● **Dataset entries**
#####
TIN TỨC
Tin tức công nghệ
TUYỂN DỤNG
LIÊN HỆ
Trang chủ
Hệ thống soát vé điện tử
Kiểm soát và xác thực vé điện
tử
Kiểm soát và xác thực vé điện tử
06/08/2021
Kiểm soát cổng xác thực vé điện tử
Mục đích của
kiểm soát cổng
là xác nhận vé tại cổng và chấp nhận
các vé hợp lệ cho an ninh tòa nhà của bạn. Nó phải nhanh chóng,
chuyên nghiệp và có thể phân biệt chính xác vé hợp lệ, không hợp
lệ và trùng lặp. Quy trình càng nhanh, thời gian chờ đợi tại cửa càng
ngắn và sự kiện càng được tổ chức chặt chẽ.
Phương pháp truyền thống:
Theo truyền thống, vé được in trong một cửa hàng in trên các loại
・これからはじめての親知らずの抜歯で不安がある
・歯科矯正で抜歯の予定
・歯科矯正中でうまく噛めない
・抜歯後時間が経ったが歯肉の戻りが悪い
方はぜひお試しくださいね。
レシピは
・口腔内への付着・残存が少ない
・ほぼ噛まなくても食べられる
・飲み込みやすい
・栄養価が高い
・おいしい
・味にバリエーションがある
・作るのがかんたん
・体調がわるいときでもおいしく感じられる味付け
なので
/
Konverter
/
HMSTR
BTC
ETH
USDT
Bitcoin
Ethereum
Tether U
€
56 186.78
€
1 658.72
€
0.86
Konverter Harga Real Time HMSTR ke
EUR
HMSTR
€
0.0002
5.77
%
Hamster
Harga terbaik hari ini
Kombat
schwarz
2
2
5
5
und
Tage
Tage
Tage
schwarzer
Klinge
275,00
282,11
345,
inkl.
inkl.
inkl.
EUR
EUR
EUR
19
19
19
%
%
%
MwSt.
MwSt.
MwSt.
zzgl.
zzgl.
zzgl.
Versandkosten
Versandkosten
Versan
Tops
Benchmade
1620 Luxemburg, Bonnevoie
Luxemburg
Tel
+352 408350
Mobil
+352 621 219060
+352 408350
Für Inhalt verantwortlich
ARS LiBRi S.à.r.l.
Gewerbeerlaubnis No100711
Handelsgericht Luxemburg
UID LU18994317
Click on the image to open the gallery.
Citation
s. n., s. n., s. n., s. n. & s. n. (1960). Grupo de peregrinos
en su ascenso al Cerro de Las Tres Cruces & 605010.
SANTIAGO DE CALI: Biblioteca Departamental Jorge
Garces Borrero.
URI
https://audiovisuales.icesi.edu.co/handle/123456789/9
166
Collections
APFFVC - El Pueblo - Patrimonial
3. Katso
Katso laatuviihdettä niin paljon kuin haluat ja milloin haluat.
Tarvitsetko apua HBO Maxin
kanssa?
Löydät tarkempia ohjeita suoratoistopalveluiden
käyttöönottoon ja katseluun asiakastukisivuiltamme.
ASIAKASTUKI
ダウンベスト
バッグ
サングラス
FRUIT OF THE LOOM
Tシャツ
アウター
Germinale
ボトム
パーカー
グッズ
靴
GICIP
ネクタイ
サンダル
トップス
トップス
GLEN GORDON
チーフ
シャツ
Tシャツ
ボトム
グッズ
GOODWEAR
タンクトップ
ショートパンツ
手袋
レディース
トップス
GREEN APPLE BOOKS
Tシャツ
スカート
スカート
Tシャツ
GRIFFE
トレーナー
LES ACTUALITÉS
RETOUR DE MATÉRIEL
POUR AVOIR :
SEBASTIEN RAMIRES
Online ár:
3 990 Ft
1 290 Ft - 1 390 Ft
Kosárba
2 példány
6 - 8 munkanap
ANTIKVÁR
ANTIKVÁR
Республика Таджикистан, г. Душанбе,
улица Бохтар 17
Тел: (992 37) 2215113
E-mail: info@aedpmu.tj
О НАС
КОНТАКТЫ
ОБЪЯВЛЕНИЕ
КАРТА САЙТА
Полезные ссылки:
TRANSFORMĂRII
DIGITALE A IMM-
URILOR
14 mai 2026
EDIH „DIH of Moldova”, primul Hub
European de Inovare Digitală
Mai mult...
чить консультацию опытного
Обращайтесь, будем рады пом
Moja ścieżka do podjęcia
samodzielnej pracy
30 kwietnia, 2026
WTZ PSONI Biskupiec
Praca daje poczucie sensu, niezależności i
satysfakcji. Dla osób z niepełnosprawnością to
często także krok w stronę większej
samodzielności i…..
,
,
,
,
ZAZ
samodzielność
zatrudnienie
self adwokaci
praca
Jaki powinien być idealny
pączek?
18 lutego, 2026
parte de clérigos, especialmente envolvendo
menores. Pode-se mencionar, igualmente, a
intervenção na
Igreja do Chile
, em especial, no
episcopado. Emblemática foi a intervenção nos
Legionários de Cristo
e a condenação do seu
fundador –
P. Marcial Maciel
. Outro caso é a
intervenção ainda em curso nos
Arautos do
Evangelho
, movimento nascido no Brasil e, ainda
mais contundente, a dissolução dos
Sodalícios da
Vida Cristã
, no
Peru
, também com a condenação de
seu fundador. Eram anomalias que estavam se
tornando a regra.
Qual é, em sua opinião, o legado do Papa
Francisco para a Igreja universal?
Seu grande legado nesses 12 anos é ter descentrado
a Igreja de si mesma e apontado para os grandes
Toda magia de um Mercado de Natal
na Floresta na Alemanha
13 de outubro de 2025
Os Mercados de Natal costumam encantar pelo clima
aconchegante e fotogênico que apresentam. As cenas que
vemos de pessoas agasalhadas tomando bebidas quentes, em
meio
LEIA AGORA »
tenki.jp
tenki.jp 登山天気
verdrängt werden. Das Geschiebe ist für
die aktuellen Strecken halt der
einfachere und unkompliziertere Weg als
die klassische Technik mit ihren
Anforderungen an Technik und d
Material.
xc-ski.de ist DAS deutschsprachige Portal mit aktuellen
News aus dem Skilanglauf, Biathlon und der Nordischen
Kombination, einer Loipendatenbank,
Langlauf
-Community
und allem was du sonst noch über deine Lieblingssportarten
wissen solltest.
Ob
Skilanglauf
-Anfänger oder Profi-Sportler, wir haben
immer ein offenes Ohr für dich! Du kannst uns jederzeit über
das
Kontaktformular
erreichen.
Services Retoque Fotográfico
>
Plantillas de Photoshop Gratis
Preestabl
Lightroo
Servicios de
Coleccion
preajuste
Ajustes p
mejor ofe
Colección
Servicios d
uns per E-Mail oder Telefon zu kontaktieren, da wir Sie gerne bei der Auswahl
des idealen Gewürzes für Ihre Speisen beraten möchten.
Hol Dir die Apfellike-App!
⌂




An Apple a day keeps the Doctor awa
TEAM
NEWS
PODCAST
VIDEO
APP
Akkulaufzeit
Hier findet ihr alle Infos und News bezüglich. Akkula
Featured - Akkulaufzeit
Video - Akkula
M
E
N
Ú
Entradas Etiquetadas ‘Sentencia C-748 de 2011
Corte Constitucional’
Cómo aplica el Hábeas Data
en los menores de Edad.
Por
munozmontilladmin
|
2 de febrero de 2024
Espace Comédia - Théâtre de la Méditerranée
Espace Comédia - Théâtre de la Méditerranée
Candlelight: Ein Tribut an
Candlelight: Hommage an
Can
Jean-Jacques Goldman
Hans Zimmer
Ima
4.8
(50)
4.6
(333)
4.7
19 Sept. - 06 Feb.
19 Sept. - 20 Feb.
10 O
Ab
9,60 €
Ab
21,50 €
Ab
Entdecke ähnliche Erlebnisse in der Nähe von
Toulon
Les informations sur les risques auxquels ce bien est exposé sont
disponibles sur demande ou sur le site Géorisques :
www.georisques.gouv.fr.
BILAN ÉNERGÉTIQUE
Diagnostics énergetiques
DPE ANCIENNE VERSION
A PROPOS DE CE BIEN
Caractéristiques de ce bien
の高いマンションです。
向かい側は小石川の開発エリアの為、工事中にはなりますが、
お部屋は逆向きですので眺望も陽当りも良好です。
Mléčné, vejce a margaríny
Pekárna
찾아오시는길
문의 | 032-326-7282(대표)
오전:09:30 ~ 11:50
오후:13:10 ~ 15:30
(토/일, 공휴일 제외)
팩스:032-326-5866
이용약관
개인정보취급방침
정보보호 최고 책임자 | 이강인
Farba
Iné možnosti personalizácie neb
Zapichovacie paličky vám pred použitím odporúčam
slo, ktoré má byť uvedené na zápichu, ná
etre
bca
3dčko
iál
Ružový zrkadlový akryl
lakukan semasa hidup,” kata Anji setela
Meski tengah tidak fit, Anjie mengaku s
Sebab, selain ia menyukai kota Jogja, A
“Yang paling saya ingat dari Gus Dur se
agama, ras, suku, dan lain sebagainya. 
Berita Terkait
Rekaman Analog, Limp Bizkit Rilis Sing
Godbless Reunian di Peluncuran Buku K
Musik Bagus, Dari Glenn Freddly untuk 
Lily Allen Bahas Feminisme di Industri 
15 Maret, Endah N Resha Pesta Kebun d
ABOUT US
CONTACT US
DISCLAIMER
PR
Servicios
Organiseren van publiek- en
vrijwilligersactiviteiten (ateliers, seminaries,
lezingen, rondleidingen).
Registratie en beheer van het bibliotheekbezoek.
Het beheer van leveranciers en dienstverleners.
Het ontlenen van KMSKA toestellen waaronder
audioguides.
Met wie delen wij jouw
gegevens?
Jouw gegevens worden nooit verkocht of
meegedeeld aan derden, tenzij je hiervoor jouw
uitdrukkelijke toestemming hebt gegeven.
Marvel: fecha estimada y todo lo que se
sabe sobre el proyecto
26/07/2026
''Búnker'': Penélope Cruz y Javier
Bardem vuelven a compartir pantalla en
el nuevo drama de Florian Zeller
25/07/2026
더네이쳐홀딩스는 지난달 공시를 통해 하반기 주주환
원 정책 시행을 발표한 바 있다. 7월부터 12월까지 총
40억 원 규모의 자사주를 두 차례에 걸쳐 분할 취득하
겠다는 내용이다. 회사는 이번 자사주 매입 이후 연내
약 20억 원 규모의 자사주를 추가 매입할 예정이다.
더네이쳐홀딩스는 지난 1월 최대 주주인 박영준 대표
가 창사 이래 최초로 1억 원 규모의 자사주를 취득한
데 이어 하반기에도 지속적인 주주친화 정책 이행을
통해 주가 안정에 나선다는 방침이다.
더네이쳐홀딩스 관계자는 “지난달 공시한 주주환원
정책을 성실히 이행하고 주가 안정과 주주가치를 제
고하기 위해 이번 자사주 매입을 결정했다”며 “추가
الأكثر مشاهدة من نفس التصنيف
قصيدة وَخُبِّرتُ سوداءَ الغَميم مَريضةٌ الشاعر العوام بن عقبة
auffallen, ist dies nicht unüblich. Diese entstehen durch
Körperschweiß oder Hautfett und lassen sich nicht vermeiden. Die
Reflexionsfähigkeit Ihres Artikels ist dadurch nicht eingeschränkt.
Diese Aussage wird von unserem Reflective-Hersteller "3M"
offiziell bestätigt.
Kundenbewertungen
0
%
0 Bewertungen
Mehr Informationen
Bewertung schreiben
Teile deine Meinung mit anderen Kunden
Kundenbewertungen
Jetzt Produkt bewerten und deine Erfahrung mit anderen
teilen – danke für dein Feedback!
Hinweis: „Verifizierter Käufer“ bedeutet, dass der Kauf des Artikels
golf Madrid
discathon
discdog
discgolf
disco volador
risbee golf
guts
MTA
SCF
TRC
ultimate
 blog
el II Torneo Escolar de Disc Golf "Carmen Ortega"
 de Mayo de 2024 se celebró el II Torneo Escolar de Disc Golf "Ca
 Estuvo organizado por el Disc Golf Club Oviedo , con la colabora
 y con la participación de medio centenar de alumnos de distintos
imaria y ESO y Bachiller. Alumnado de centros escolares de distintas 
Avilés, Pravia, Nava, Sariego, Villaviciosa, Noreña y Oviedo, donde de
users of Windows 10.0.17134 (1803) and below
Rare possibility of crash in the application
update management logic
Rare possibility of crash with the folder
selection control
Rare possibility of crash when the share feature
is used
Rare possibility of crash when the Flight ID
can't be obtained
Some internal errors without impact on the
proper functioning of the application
#####
● **WORK TASK**
Return, unchanged, the run of lines above that opens with the line containing "www.georisques.gouv.fr." and closes with the line containing "Ružový zrkadlový akryl". Include both.

● **TASK RESULT**
www.georisques.gouv.fr.
BILAN ÉNERGÉTIQUE
Diagnostics énergetiques
DPE ANCIENNE VERSION
A PROPOS DE CE BIEN
Caractéristiques de ce bien
の高いマンションです。
向かい側は小石川の開発エリアの為、工事中にはなりますが、
お部屋は逆向きですので眺望も陽当りも良好です。
Mléčné, vejce a margaríny
Pekárna
찾아오시는길
문의 | 032-326-7282(대표)
오전:09:30 ~ 11:50
오후:13:10 ~ 15:30
(토/일, 공휴일 제외)
팩스:032-326-5866
이용약관
개인정보취급방침
정보보호 최고 책임자 | 이강인
Farba
Iné možnosti personalizácie neb
Zapichovacie paličky vám pred použitím odporúčam
slo, ktoré má byť uvedené na zápichu, ná
etre
bca
3dčko
iál
Ružový zrkadlový akryl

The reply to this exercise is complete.